Given that other pseudouridine synthases and RNA modification enzymes affect stress responses and virulence in Candida species , PUS5 could represent a novel therapeutic target, particularly if it proves essential for mitochondrial function under host conditions.

How might CRISPR-Cas9 technology be applied to study PUS5 function in C. glabrata?

CRISPR-Cas9 technology offers powerful approaches for studying PUS5 function in C. glabrata:

• Gene Editing Applications:

  • Complete gene deletion using homology-directed repair

  • Introduction of point mutations to create catalytically inactive variants

  • Tagging with fluorescent proteins or epitope tags for localization and interaction studies

  • Creation of conditional alleles (e.g., degron-tagged versions)

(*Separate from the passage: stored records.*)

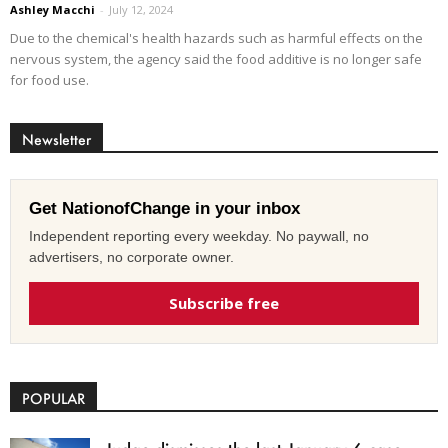
Ashley Macchi
-
July 12, 2024
Due to the chemical's health hazards such as harmful effects on the
nervous system, the agency said the food additive is no longer safe
for food use.
Newsletter
Get NationofChange in your inbox
Independent reporting every weekday. No paywall, no
advertisers, no corporate owner.
Subscribe free
POPULAR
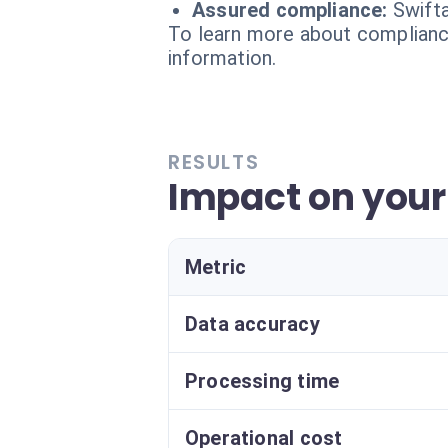
Assured compliance:
Swifta
To learn more about compliance
information.
RESULTS
Impact on your
Metric
Data accuracy
Processing time
Operational cost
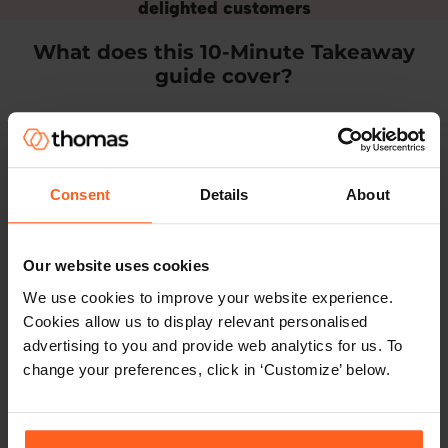
delighted customers
What does this 10-Minute Takeaway
guide cover?
Consent
Details
About
How will hybrid working affect your
Our website uses cookies
workforce?
We use cookies to improve your website experience.
Cookies allow us to display relevant personalised
Find out how different kinds of people
advertising to you and provide web analytics for us. To
respond to hybrid working, and how to
change your preferences, click in ‘Customize’ below.
optimise team performance in a hybrid
working environment.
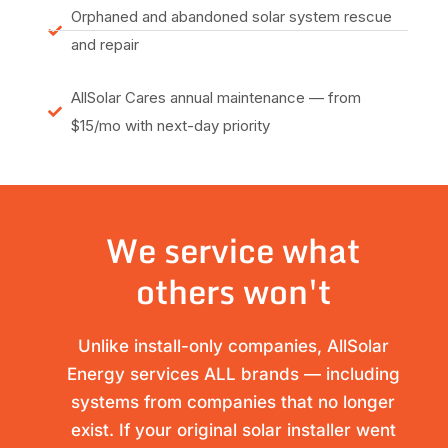
Orphaned and abandoned solar system rescue
and repair
AllSolar Cares annual maintenance — from
$15/mo with next-day priority
We service what
others won't
Unlike install-only companies, AllSolar
Energy services ALL brands — including
systems from companies that no longer
exist. If your original solar installer went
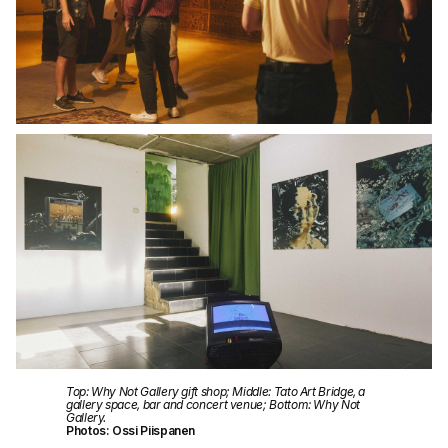
Top: Why Not Gallery gift shop; Middle: Tato Art Bridge, a
gallery space, bar and concert venue; Bottom: Why Not
Gallery.
Photos: Ossi Piispanen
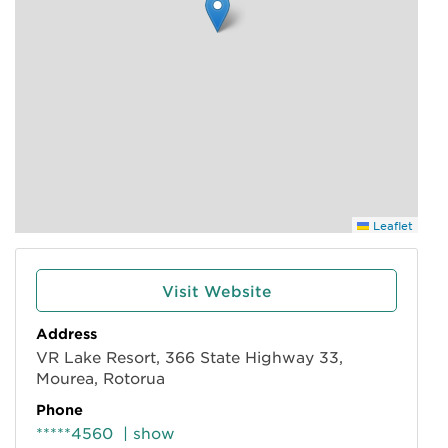
Leaflet
Visit Website
Address
VR Lake Resort, 366 State Highway 33,
Mourea, Rotorua
Phone
*****4560
| show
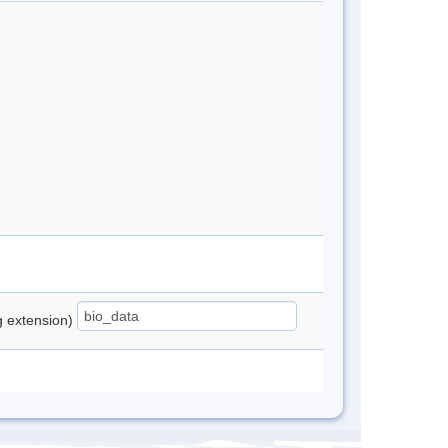
ng extension)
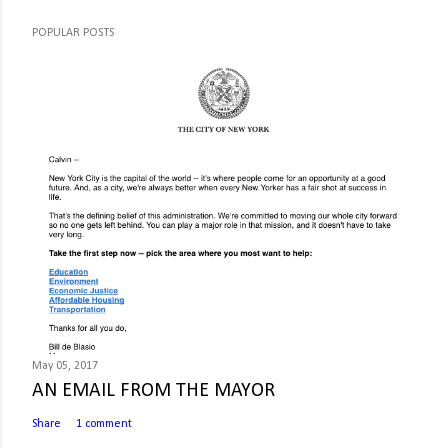
POPULAR POSTS
May 05, 2017
AN EMAIL FROM THE MAYOR
Share
1 comment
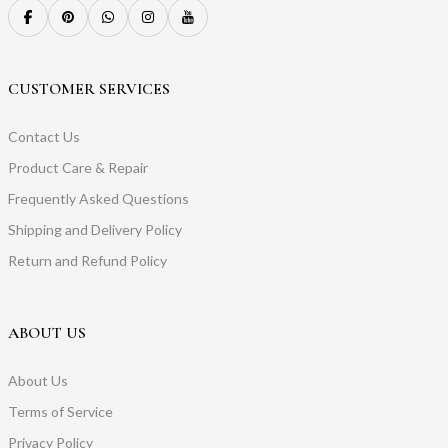
CUSTOMER SERVICES
Contact Us
Product Care & Repair
Frequently Asked Questions
Shipping and Delivery Policy
Return and Refund Policy
ABOUT US
About Us
Terms of Service
Privacy Policy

• Implementation Strategy:

  • Design guide RNAs targeting PUS5 using C. glabrata-specific tools

  • Introduce stop codons or frameshift mutations early in the coding sequence, similar to the approach used for CaPUS7

  • Confirm edits by PCR, restriction digestion, and sequencing

  • Validate protein loss by Western blotting

• Advanced CRISPR Applications:

  • CRISPRi for tunable gene repression

  • CRISPRa for overexpression studies

  • CRISPR base editing for precise nucleotide changes

  • CRISPR screening to identify genetic interactions

• Experimental Design Considerations:

  • Include multiple guide RNAs to minimize off-target effects

  • Generate independent mutant isolates to confirm phenotypes

  • Use appropriate controls, including complemented strains

  • Consider the impact of strain background on phenotypic outcomes

This technology would enable precise genetic manipulation to elucidate PUS5 function in ways previously challenging with traditional methods in C. glabrata.